Модель бесконечного накопительного роста постоянно переносится в нашу психологическую установку. Естественное – это новое. Цель стала средством. Аппетит к познанию должен был служить увеличению наших знаний, улучшению качества жизни, в том числе нашего морального состояния, способствуя осознанию нами того, каковы мы сами и каковы другие, то есть делая нас более терпимыми и более умеренными. В конце концов, Одиссей проник в пещеру циклопа потому, что хотел познакомиться с этим иным существом. Но все это трансформируется в неутолимый и бесконечный голод. То, что было продолжением инстинкта в плане когнитивного роста, стало странной и плохо контролируемой навязчивой привычкой. Потребность в новостях касается вещей, но не людей. Мы желаем полететь на Луну и достичь технического прогресса, потому что считаем, что они сделают нашу жизнь лучше. Но если вдруг однажды на нашей Земле поселятся другие люди, нас мало заинтересует знакомство с ними. С этой точки зрения пищевая булимия не более чем частный случай, неоспоримый, потому что имеет слишком явные симптомы более общей приобретательской булимии. Тот, кто страдает булимией, беспрерывно ест, но часто даже не имеет мужества попробовать новые блюда. Этот импульс не слишком отличается от того, что первоначально толкает к приобретению знаний: для ребенка первый способ познать вещь состоит именно в том, чтобы отправить ее в рот.

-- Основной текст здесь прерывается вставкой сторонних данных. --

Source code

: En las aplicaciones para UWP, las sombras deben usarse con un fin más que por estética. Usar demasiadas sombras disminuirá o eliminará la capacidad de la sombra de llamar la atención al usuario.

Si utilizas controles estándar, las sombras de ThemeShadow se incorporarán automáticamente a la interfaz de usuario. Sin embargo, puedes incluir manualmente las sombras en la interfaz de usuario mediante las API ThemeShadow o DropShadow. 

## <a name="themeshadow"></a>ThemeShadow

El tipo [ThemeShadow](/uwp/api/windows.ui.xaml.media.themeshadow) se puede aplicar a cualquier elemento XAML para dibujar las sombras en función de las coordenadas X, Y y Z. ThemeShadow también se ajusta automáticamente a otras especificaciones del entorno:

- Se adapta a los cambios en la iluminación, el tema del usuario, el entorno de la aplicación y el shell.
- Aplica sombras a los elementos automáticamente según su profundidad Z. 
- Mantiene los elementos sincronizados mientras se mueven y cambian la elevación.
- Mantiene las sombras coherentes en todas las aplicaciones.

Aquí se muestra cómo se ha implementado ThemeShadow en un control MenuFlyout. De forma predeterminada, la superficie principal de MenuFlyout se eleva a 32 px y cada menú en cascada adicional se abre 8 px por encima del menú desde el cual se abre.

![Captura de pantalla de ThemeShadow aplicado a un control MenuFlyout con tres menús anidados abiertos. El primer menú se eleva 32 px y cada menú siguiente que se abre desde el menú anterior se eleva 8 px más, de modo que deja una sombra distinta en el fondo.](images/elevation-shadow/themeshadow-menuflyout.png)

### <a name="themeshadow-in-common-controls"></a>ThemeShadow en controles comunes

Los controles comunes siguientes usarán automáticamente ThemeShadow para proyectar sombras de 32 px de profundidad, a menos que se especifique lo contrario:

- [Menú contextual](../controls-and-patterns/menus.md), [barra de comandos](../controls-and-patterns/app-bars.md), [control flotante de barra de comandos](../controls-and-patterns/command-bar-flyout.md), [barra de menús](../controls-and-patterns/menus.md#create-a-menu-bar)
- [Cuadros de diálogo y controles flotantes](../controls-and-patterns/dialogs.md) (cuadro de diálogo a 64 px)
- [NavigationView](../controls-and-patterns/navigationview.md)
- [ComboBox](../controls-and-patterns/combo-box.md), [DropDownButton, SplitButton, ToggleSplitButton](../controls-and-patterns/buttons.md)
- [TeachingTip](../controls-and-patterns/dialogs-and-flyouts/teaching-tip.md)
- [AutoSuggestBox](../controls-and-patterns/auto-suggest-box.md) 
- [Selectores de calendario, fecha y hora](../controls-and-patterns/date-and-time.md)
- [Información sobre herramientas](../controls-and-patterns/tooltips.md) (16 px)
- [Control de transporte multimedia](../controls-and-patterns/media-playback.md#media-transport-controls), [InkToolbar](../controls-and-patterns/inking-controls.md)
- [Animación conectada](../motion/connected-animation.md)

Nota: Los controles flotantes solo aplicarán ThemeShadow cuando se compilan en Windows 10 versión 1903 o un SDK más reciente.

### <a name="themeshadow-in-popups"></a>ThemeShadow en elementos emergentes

Этим наблюдением мы переводим в психологические термины концепцию, используемую этологами. Наука о поведении животных называет «неотенией» (нем. Foetalizationstheorie; фр. jouvenilisme; англ. neoteny) сохранение у взрослых особей типичных характеристик, присущих юношескому возрасту. Это состояние «вечного детства» в отдельных случаях поддерживается естественным отбором, потому что способствует выживанию вида. Как в некоторых условиях лучше защищается и поэтому оставляет больше потомства тот, у кого лапы сильнее, так в других условиях преимущества имеет тот, у кого больше мозг. Человек превосходит всех по размеру этого органа не только потому, что он у него больше при рождении, но и потому, что его мозг продолжает расти гораздо дольше, чем у других видов.

После этих рассуждений даже профан заметит, что человек – это животное, для которого в значительной степени характерна неотения. Детеныши многих видов рождаются с небольшим количеством волос, с относительно большой и выпуклой головой. Но только человек остается таким и в зрелом возрасте. Размер мозга новорожденного шимпанзе почти такой же, как у взрослого индивида. Мозгу человеческого младенца предстоит увеличиться почти в четыре раза. С точки зрения зоологии человек – это детеныш четверорукого существа, который движется к функциональной и сексуальной зрелости. Впрочем, еще интереснее органического аспекта оказывается психология человеческой неотении. Одно старое изречение приписывает обезьяне любопытство. В действительности это очень молодая, а не взрослая обезьяна. Человек и в этом смысле – единственная обезьяна, которая никогда не вырастает и всегда остается любопытной. Эта характеристика настолько нас не устраивает, что мы, мало того что сами так живем, начинаем еще проецировать наши свойства на животных. Мы приписываем любопытство всем животным, которые нас немного напоминают, как обезьяна. Неотения – это эволюционный и органический фундамент для распространения той потребности, которую мы назвали культурной булимией.

Если «патологией» страдает не отдельный индивид, а вся цивилизация, неизбежно становится труднее от нее отстраниться, поскольку она искажает и взгляд наблюдателя. Чтобы составить себе хотя бы косвенное представление о том, насколько дух времени способствует психической патологии, достаточно взглянуть на скромный список аналитических терминов. Нетрудно заметить, что повсюду присутствует приобретательский инстинкт, превратившийся в культурную онкологию: нарциссизм, всемогущество, грандиозное эго, психопатия, психическая инфляция и т. д. А также, с другой стороны, то, что Фрейд почти пророчески назвал «неудобствами цивилизации». И этого недостаточно. Именно потому, что мы имеем дело не столько с психопатологией индивида, сколько с болезнью общества, мы открыто предупреждаем, что многие дебаты, внешне далекие от психологии, как споры о «пределах развития» или «конце истории», занимаются в свою очередь деформацией инстинкта роста и его превращением в вечный голод.